Ronald Clarence Jeffery (6 September 1917 – 24 September 2002), also Józef Kawala, Stanisław Jasiński, Sporn and Botkin, was an English soldier and an agent of British and Polish intelligence during World War II. Jeffery was described by the Gestapo as "one of the foxiest devils in Europe".

==Biography==
Ron Jeffery was born on 6 September 1917 in Kent, to an English mother and a New Zealand West Coast miner who settled in England after World War I. Jeffery served as a Lance Corporal in the 6th West Kent Battalion and was captured during the Battle of France by the Wehrmacht in 1940 near Doullens. He was transported to the German prisoner of war camp at Szubin in occupied Poland. Later, Jeffery was moved to Ostrzeszów, renamed by Germans to Schildberg, and from there, travelled with other prisoners of war to the camp in Łódź, named Litzmannstadt under occupation. He escaped twice from two camps and finally joined up with Polish underground members in Warsaw.

Jeffery spoke three languages; German, French and English. Soon after his capture, he began to develop a basic understanding of the Polish language, which made him very useful to Polish underground fighters. Under forged documents issued under false Polish and German names, Jeffery began to serve as a courier in the Polish underground as a part of several missions to occupied cities such as Vienna, Prague, Budapest, Berlin and Hamburg. He was also a member of selective Kedyw groups (patrole), which carried out executions of Nazi collaborators and traitors sentenced by special Underground courts.

On 5 May 1943 while undercover in Warsaw Jeffery married a Polish woman, Marysia Kaziu, daughter of a Warsaw doctor. They had two children, Patrycja, known as Punia, born in Warsaw in December 1943, and Martin, born in London in September 1946. Marysia and Patrycja rejoined Jeffery after the war in September 1945: Jeffery believed that she was questioned by Kim Philby on her arrival at Croydon airport, and that Philby had also been one of the two agents who had questioned him soon after his arrival in London in 1944.

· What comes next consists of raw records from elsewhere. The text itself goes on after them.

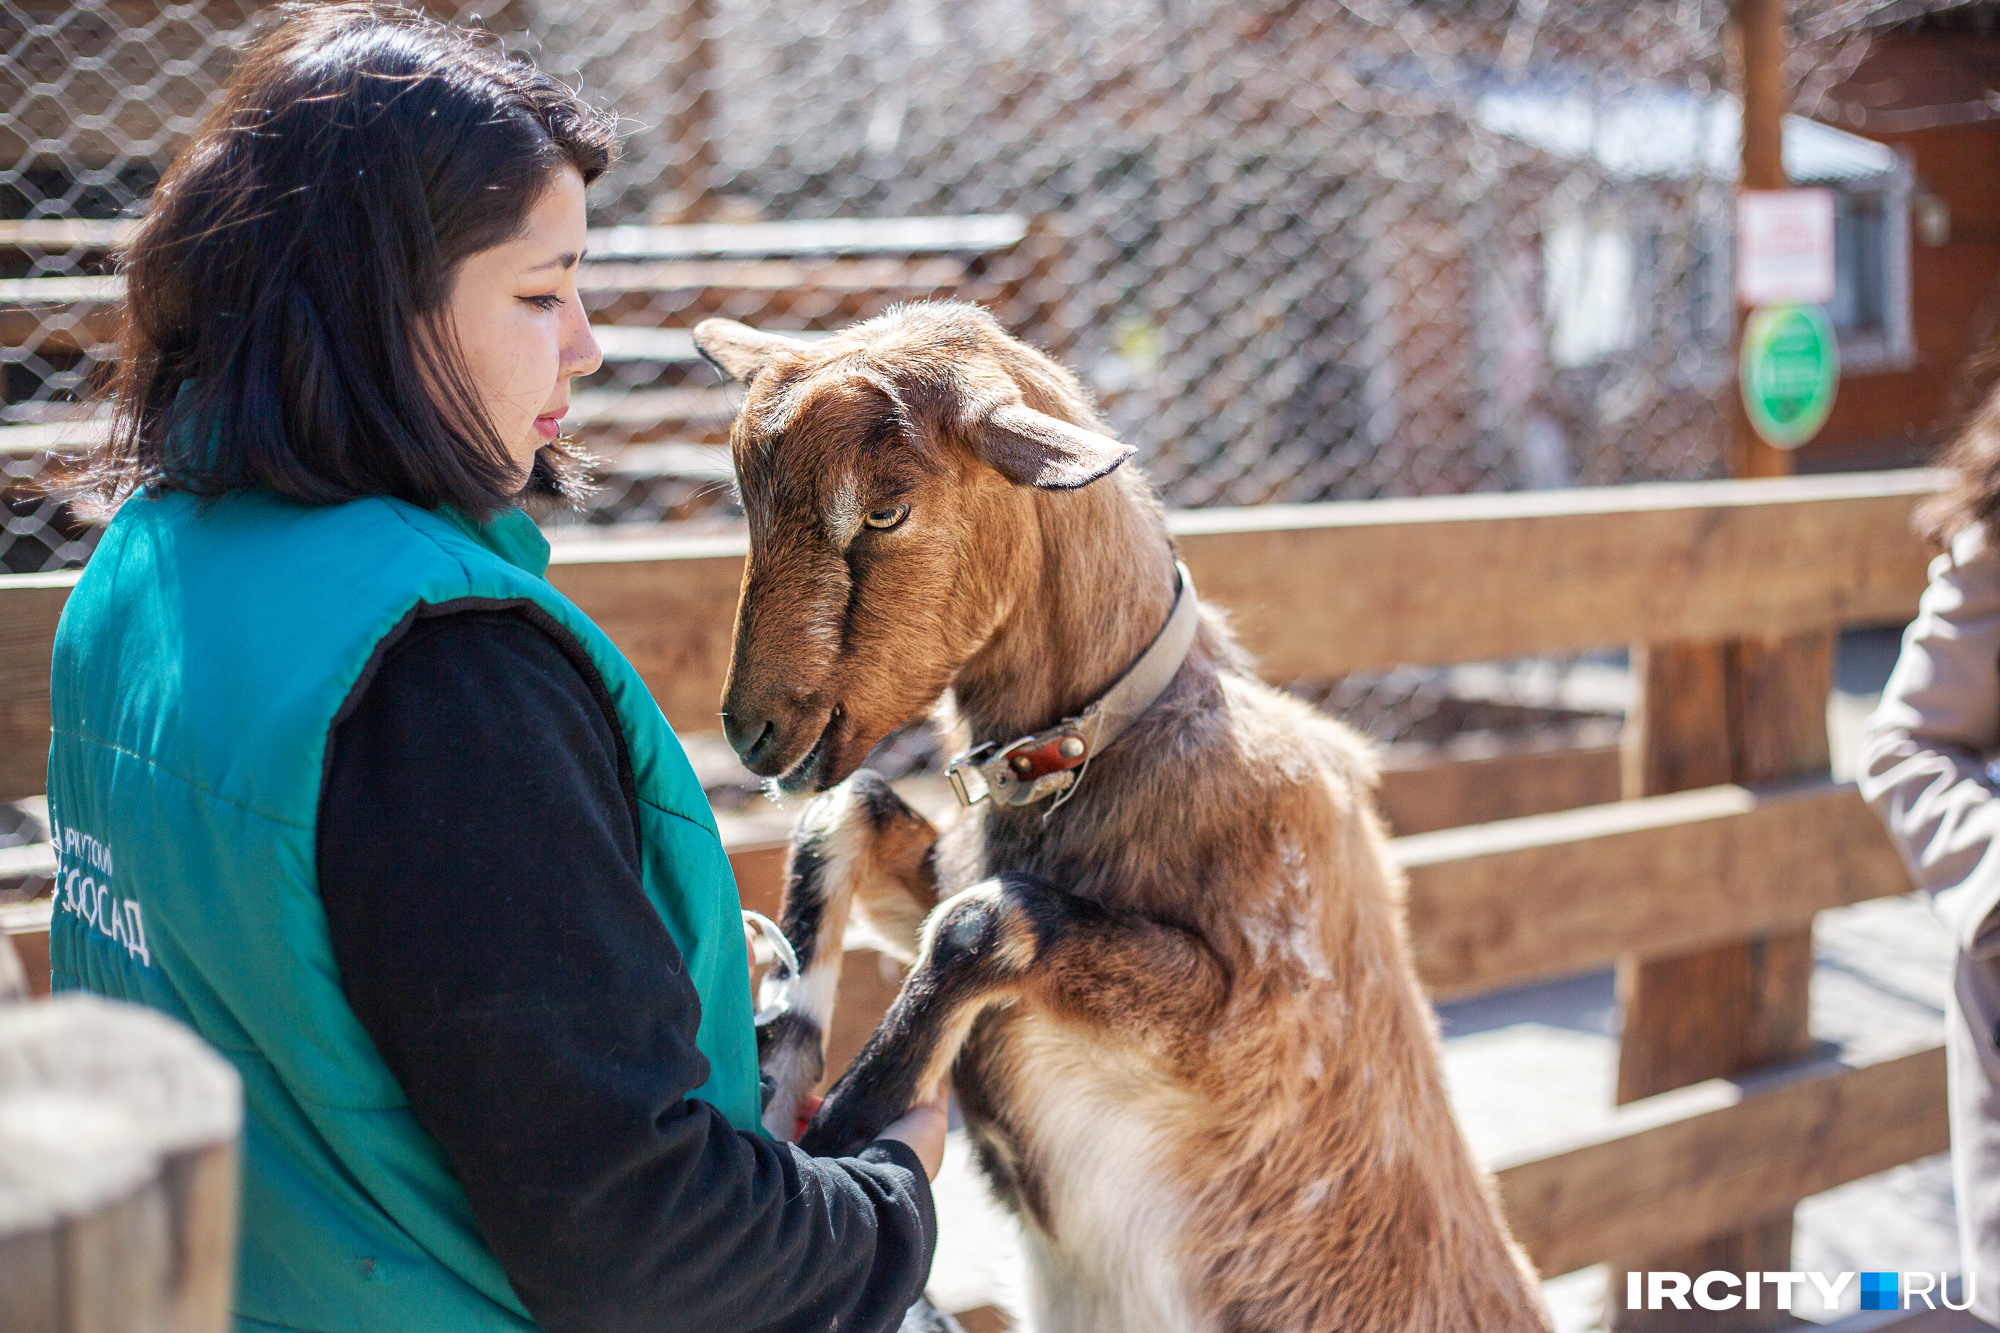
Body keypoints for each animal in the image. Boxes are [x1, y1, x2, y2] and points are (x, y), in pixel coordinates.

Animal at [696, 300, 1552, 1328]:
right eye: (745, 499)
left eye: (886, 508)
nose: (753, 733)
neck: (1105, 745)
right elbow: (848, 813)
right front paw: (780, 1054)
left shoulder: (1250, 1027)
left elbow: (987, 916)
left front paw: (842, 1132)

In late 1943, Jeffery came into contact with Boris Smyslovsky, a German colonel of White Russian origins. Smyslovsky wished to induce the western allies to join a Nazi alliance against the Soviet Union, and was prepared to use Jeffery as a go-between. Smyslovsky arranged for Jeffery to be secretly smuggled via Berlin and Oslo to Stockholm in Sweden, from where he was able to fly to the UK in early 1944. He brought with him reports from the Polish underground to the British government: these included details of the Katyn massacre for which at that time (and until 1990) the USSR officially blamed on Germany. His efforts were at first highly regarded but he was subsequently treated with suspicion by many of the British authorities. He was sent back to his previous regiment's former Kent headquarters in Maidstone, where he was obliged to perform only menial duties. Despite his requests, he was not permitted to return to active service on continental Europe in the final months of the war. A disillusioned Jeffery later attributed his treatment specifically to the actions of Kim Philby and other high-ranking Russian agents entrenched in the British system.

After the war, Jeffery migrated from England to New Zealand where he ran a business. There, he compiled his memoirs, Red Runs the Vistula, published in 1985 in New Zealand and in Poland in 2006. His story was also the inspiration for the documentary movie Betrayal by the New Zealand director John Anderson in 1996.

==Decorations==
- Jeffery was awarded the Armia Krajowa Cross.
- In 1943, Home Army General Tadeusz Bór-Komorowski personally awarded Jeffery the Polish Cross of Valour.
- In 1995, the President of Poland, Lech Wałęsa, awarded him the Commander of the Order or Merit, one of the highest honours the Polish Government can bestow on a foreigner.